Monthly Research Roundup: Walking, Dreaming, and Getting Personal

April Research Roundup

Every day, American Cancer Society researchers and scientists across the world are working to find cancer cures – and better ways to treat and prevent the disease. Below are some of the interesting stories our researchers think you should know about from April 2015.

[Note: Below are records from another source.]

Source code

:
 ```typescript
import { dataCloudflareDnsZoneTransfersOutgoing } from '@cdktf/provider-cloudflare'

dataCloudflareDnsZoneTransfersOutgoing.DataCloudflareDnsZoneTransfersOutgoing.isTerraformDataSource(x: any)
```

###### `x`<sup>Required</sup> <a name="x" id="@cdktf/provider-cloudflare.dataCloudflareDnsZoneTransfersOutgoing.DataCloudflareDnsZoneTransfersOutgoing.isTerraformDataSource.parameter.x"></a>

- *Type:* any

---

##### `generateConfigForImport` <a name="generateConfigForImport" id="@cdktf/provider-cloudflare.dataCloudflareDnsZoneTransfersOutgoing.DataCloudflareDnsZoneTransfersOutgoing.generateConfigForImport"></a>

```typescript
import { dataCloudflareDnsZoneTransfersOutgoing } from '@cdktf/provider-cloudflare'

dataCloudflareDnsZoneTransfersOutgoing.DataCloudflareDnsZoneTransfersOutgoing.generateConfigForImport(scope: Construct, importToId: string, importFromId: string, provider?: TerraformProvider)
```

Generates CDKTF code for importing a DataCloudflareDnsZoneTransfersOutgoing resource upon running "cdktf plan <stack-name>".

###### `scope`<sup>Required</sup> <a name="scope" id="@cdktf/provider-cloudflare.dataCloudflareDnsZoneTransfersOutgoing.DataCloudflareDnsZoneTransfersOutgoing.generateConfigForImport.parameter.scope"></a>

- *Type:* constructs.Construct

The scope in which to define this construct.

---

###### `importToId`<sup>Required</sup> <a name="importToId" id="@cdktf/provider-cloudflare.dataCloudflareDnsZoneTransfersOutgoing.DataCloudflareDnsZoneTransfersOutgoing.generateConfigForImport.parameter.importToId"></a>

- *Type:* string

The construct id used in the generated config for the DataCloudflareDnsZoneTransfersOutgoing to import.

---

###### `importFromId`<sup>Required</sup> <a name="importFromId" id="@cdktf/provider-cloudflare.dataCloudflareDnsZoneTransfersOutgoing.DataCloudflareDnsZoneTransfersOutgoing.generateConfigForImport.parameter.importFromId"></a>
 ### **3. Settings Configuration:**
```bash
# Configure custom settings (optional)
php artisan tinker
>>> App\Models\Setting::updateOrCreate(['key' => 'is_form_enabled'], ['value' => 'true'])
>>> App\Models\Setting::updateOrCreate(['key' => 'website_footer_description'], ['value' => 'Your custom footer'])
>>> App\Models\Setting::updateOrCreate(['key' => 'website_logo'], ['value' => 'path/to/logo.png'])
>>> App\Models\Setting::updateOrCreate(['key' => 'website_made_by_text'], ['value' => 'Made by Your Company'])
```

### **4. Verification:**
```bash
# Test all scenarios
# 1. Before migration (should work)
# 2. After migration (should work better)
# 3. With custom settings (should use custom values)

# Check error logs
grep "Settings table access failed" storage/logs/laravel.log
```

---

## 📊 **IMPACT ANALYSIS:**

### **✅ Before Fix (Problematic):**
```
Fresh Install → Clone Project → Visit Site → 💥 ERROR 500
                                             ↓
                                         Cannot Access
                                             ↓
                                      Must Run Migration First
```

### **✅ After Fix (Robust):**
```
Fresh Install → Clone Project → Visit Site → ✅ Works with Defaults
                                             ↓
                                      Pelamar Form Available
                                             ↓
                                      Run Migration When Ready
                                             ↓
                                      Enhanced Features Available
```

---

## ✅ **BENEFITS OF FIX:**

  • Lung cancer “Dream Team” formed: More than 35 of the top lung cancer researchers in the United States, dubbed the lung cancer “Dream Team,” are coming together to work on one of the most difficult-to-treat lung cancers – those that have a mutation in a gene called KRAS.
  • Personalized cancer care: Researchers are working on a wide variety of tactics to achieve personalized cancer care, which is the ability to tailor treatments, as well as prevention strategies, to the unique characteristics of each person.
  • Studying possibility of preventing colon cancer with a vaccine: Preventive vaccines may be the next step forward in keeping away colorectal cancer, which is the third leading cause of cancer-related deaths for both men and women living in the United States.
  • Helping reduce inequalities in cancer care: Social inequality plays a significant, but often overlooked role in cancer. Harvard researcher Nancy Krieger, Ph.D., with the help of a newly-awarded American Cancer Society Research Professor grant, is launching several new studies that she hopes will give researchers, doctors, and patients a better understanding of how social inequalities impact cancer.
  • Walk an hour a day to live longer: Getting 3 to 5 times the amount of recommended physical activity is linked to living a longer life, according to a new study from researchers from the National Cancer Institute and the American Cancer Society.